Have you ever had a friend say to you, “Dude, you have to read this book!” and then they proceed to tell you what it’s about? You wrinkle your nose and say, “Nah, I don’t like those types of stories.” The type of story is called a trope.
A trope is a bit like a plot, if you will, a contrived setup that drives your story’s action. Movies, TV shows and books all use them. Readers and audiences, whether they know it or not, look for certain tropes. A few popular tropes right now in romance novels are secret babies, military heroes, women in peril, millionaire playboys, just to name a very few. And different people like different ones.
Take me. I’m not a big fan of books that involve past lovers reunited. I look at the fact that there was a reason these people broke up in the first place and that reason hasn’t changed over time. I guess I’m not much of a romantic, because if you browse online or in bookstores, they are chock full of these storylines, or tropes.
My favorite tropes are the arranged marriage, enemies to lovers, the love triangle, and military heroes, just for starters. There are more than enough for everyone. Perhaps you might send me a few of your favorites.
It’s hard to believe that one short year ago I had no idea what a trope was. But then Prisoner of Love got picked up for publishing (due out Aug.18, 2015. Shameless plug!). My then editor (I’ve had two) asked me what the trope for my story was. Huh? I ran and googled “trope,” read the selections, and took a wild guess. Luckily one of my choices was correct: enemies to lovers.
Since then I’ve been studying the trope-driven romance novel. You would think that, with all the romances written out there, readers would get tired of the marriage of convenience, or the mistaken identity trope, just for example. Yet readers can’t seem to get enough, judging by the amounts of those books being written and subsequently bought. Which brings me to my next topic: making something old seem new.

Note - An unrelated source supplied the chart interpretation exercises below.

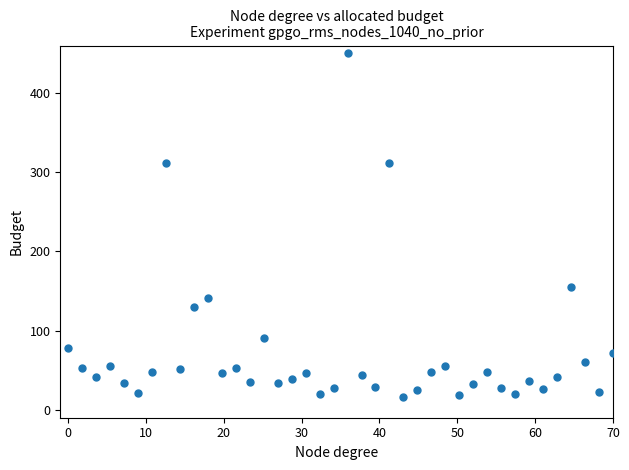

What is the range of X values (max minus min)?

70.0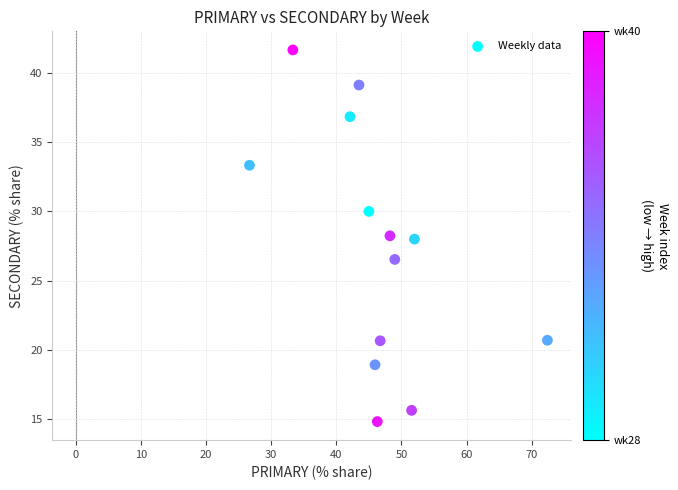

What is the range of Y values (max minus min)?

26.9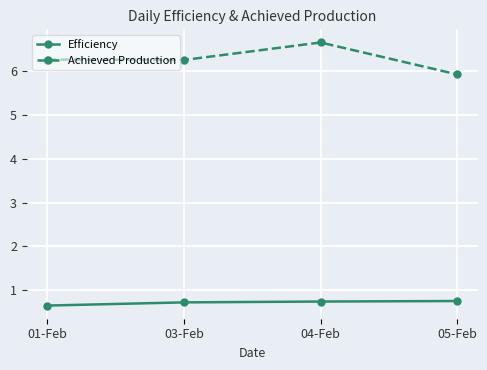

True or false: Efficiency and Achieved Production cross at least once.

False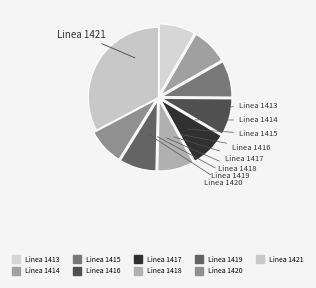

Is there a majority slice in this chart?

No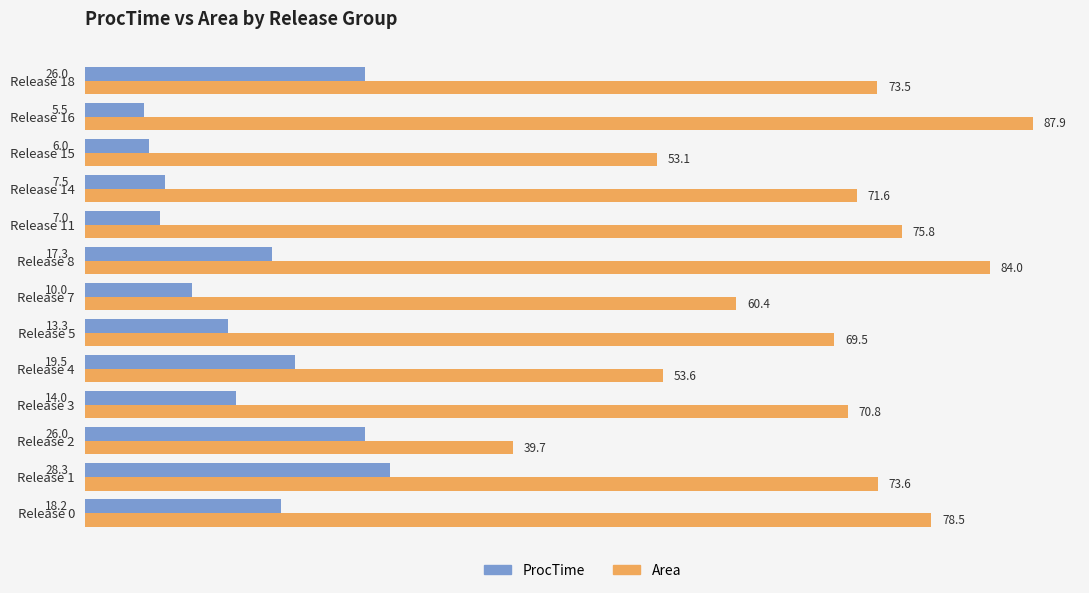

Rank the series by their average value, from highest to lowest.

Area, ProcTime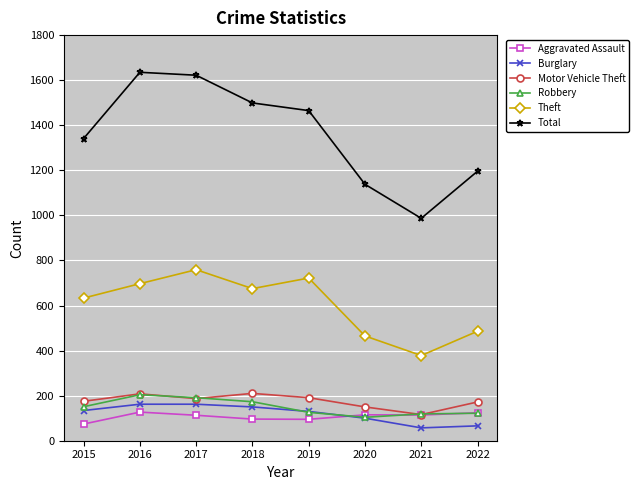

What is the difference between the Robbery values at 2019 and 2022?

4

How do authors take a used and reused trope and make it fresh for their own plots? One way they do it is by using different types of settings and characters. Most of us have read a marriage of convenience romance set in Regency England, for example. An author could change it up a lot by setting it in the American West, between a Native American and a “white man,” perhaps (Not my phrase).
An author can also make a trope fresh with snappy dialogue, or humor. I like humor in the romances I read, and write. I want to laugh out loud at something a character thinks or says, and I consider it a compliment when a reader writes and tells me she laughed so loud on the train to work that other passengers stared at her. So the manner in which an author delivers her trope-driven romance is another example of how she can change-up a widely used trope.
Lastly, an author should listen to readers and reviewers. She should read what others are saying about books written around tropes similar to the one she plans to write. These people are the experts, after all. If they say a book is just another “woman in jeopardy” novel, find out what made the readers think that way. Were her characters unlikeable? Too one-dimensional? Were the setting, dialogue, and action too run-of-the-mill, i.e., like every other crime drama novel? Nothing made it stand apart from the others? Prior research might save the author from making such a costly mistake.
She should take the time to see which types of tropes are selling. Do we need another widow that inherits a big house and turns it into a bed-and-breakfast inn book? If an author can’t make it stand out with fresh dialogue, or never-before-seen characters, maybe she should attempt a different trope. I hate to say it in the creative arena, but marketing is still a major force to consider before writing a romance.
The bottom line is that, though authors write because they get this indescribable urge within them to put words onto paper, to create alternate realities littered with imaginary people, they don’t write just to satisfy themselves. They write to entertain, to share with others. So it becomes their job to, not only satisfy that urge to write, but to make sure that what they write gets seen by others. By choosing a trope and presenting it in a new and unique manner, she can guarantee satisfaction for herself and for readers all around the world.